Records supplied:
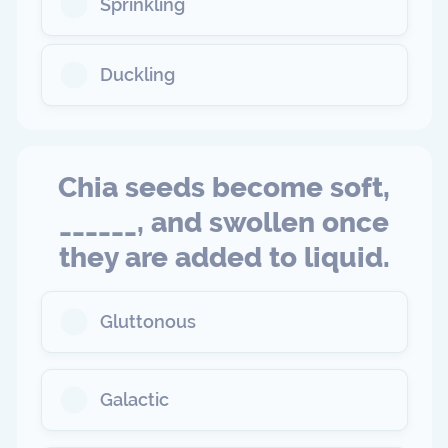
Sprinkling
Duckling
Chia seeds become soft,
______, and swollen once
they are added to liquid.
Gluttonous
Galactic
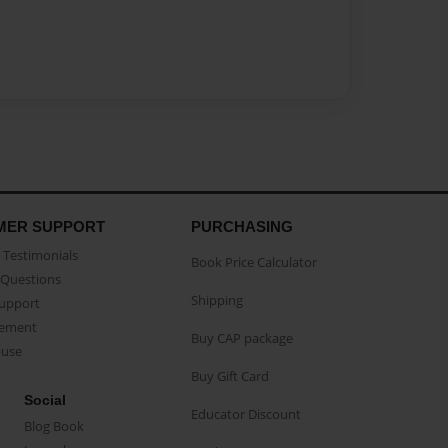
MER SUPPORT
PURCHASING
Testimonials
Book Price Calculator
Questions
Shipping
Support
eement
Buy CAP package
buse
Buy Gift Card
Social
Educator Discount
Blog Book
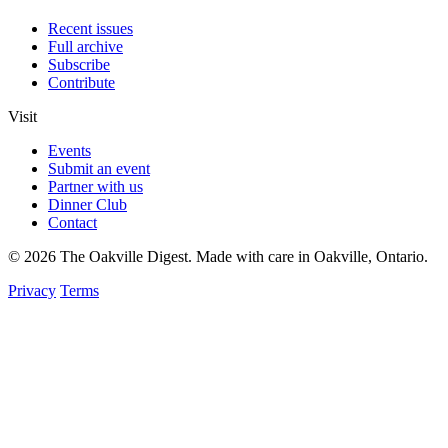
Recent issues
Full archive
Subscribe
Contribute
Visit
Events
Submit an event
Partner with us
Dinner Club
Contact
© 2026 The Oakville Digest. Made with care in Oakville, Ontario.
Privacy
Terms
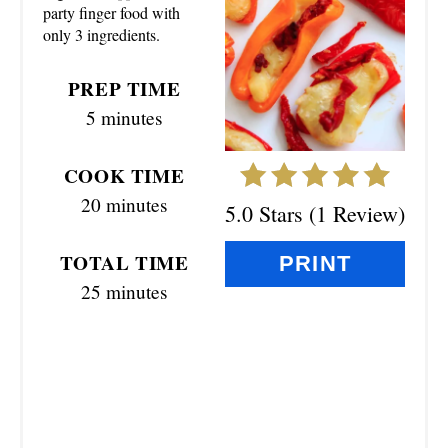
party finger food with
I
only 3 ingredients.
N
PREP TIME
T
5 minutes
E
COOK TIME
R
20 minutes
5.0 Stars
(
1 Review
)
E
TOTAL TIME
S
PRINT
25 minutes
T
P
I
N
==
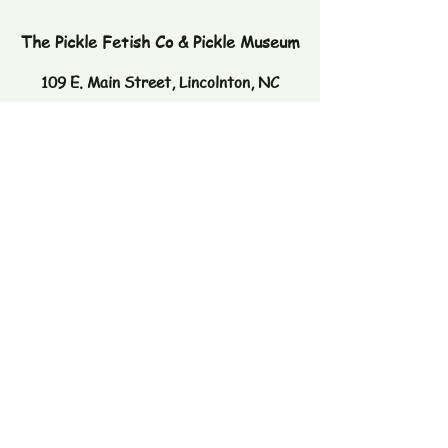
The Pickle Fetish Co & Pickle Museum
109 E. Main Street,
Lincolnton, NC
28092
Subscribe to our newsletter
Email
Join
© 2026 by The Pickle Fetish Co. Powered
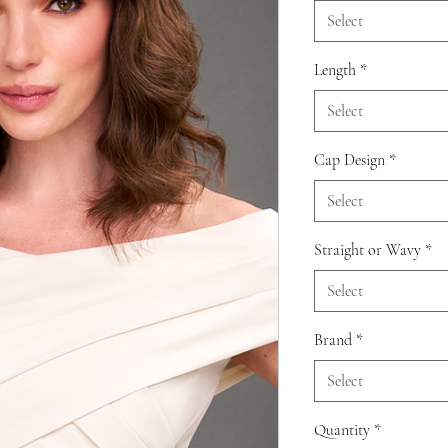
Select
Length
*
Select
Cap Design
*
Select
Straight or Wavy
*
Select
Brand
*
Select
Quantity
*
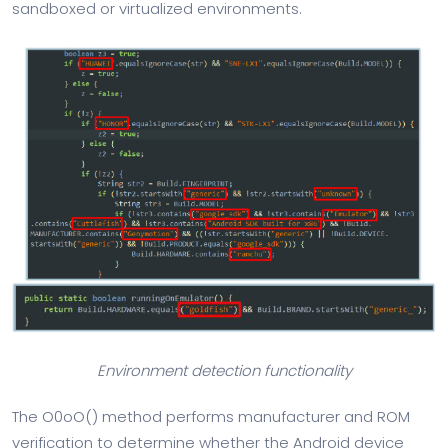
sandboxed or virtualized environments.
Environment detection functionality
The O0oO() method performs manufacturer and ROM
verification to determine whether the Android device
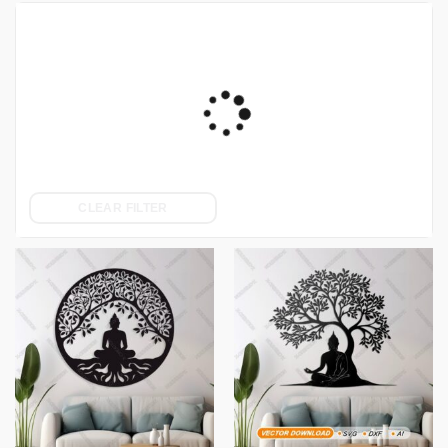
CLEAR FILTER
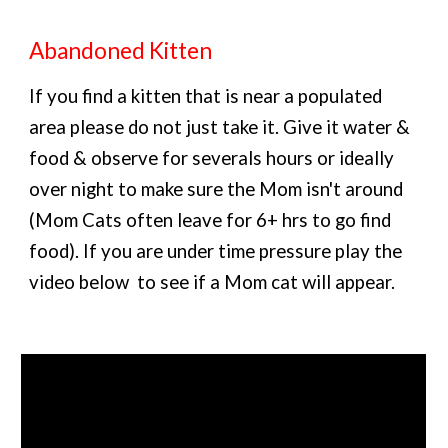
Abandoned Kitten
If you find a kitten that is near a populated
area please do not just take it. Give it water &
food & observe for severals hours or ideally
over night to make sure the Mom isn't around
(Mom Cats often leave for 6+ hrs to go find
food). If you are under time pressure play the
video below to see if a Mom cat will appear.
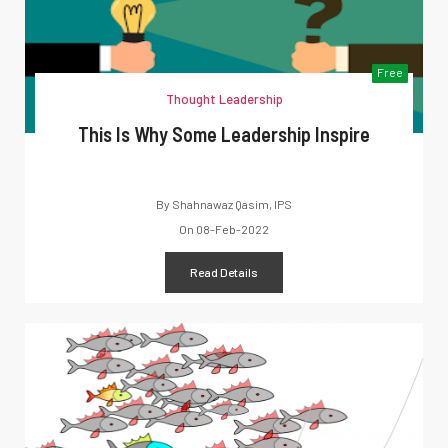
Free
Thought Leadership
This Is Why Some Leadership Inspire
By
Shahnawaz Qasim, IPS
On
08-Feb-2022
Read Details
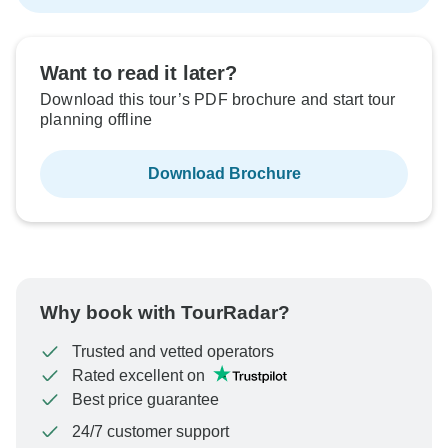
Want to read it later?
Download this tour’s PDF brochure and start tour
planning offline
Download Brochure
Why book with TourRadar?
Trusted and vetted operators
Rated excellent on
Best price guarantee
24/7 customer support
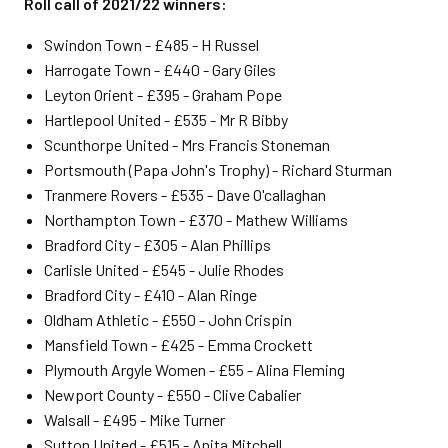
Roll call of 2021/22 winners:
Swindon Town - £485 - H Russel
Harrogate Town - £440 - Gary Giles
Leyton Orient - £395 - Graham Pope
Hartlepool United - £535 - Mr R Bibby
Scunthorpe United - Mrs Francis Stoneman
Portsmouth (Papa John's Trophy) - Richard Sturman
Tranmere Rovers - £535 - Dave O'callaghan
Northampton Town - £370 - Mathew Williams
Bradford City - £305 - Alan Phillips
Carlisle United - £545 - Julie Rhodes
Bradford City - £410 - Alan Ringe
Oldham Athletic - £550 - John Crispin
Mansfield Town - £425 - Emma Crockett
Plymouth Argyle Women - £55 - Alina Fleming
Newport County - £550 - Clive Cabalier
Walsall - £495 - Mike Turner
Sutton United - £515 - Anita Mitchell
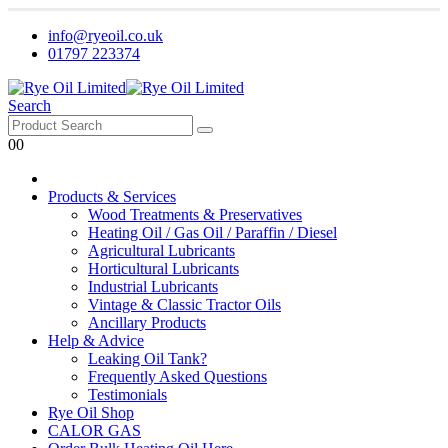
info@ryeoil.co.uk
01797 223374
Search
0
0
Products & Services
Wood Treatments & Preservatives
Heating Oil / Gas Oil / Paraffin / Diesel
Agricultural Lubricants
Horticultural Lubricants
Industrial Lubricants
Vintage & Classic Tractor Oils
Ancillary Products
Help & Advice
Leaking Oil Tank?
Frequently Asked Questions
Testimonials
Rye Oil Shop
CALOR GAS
--
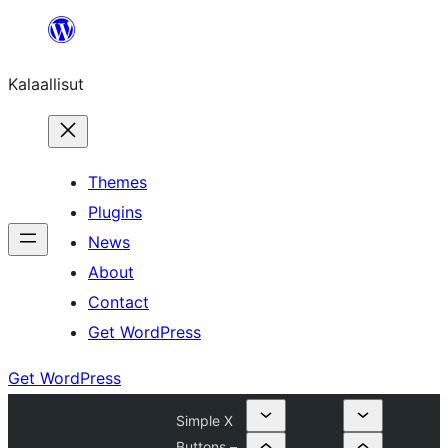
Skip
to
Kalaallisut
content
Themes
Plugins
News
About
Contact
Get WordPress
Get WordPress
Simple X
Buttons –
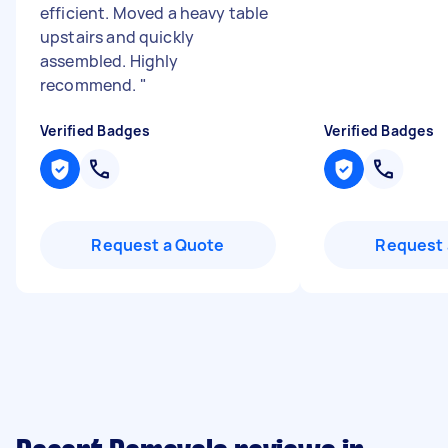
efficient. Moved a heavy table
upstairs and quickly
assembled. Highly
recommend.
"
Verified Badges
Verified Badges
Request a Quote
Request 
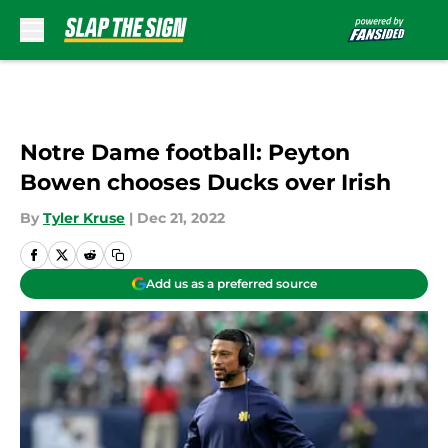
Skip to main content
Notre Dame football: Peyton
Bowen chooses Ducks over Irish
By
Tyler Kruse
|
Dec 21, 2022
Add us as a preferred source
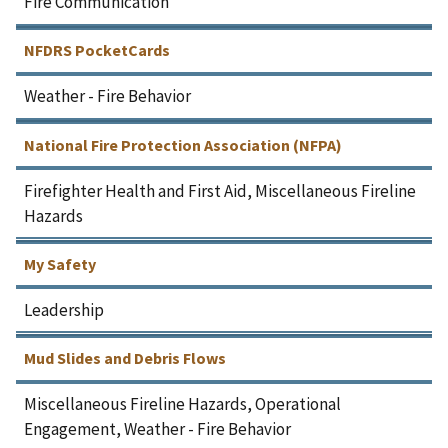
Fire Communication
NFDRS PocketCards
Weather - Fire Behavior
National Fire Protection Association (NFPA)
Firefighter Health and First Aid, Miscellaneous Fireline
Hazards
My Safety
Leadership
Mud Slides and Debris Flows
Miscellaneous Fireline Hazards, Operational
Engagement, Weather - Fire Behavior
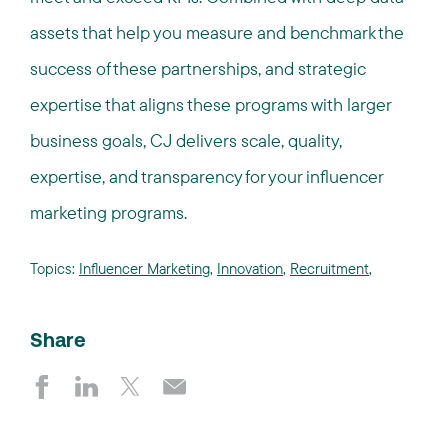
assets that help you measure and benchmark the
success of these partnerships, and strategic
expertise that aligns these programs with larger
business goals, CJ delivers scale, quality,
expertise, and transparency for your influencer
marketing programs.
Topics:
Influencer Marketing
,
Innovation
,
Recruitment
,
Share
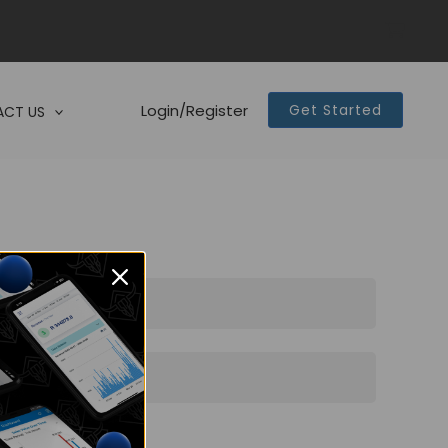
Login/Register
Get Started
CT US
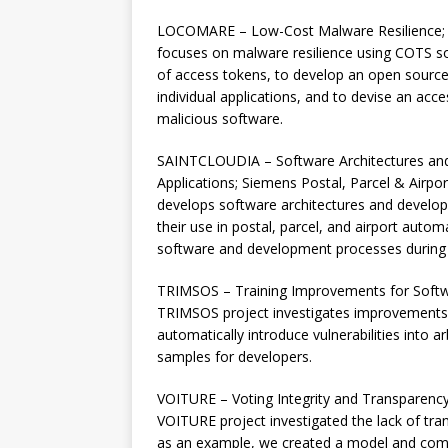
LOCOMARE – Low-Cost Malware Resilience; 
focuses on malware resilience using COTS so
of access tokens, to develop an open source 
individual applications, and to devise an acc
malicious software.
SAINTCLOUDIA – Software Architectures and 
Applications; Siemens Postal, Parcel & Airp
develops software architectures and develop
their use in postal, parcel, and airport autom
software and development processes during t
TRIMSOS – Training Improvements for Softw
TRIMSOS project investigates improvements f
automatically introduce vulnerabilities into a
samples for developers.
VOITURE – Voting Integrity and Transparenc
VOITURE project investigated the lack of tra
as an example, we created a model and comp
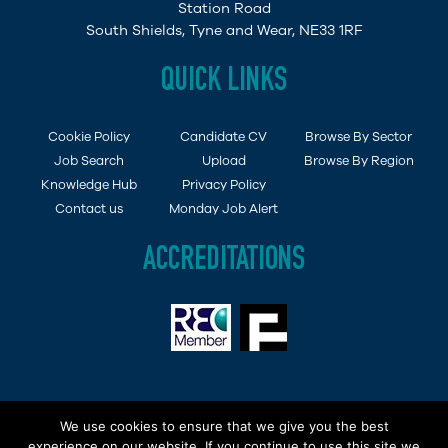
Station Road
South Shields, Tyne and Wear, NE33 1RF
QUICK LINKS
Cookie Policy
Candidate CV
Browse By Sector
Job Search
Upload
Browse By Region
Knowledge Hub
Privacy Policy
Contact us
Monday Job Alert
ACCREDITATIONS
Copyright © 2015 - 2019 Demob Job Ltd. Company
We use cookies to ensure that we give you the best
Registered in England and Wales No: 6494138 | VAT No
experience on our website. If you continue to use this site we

What the task asks: If a line in the entries above contains "United", report it.

Answer section:
Hartlepool United - £535 - Mr R Bibby
Scunthorpe United - Mrs Francis Stoneman
Carlisle United - £545 - Julie Rhodes
Sutton United - £515 - Anita Mitchell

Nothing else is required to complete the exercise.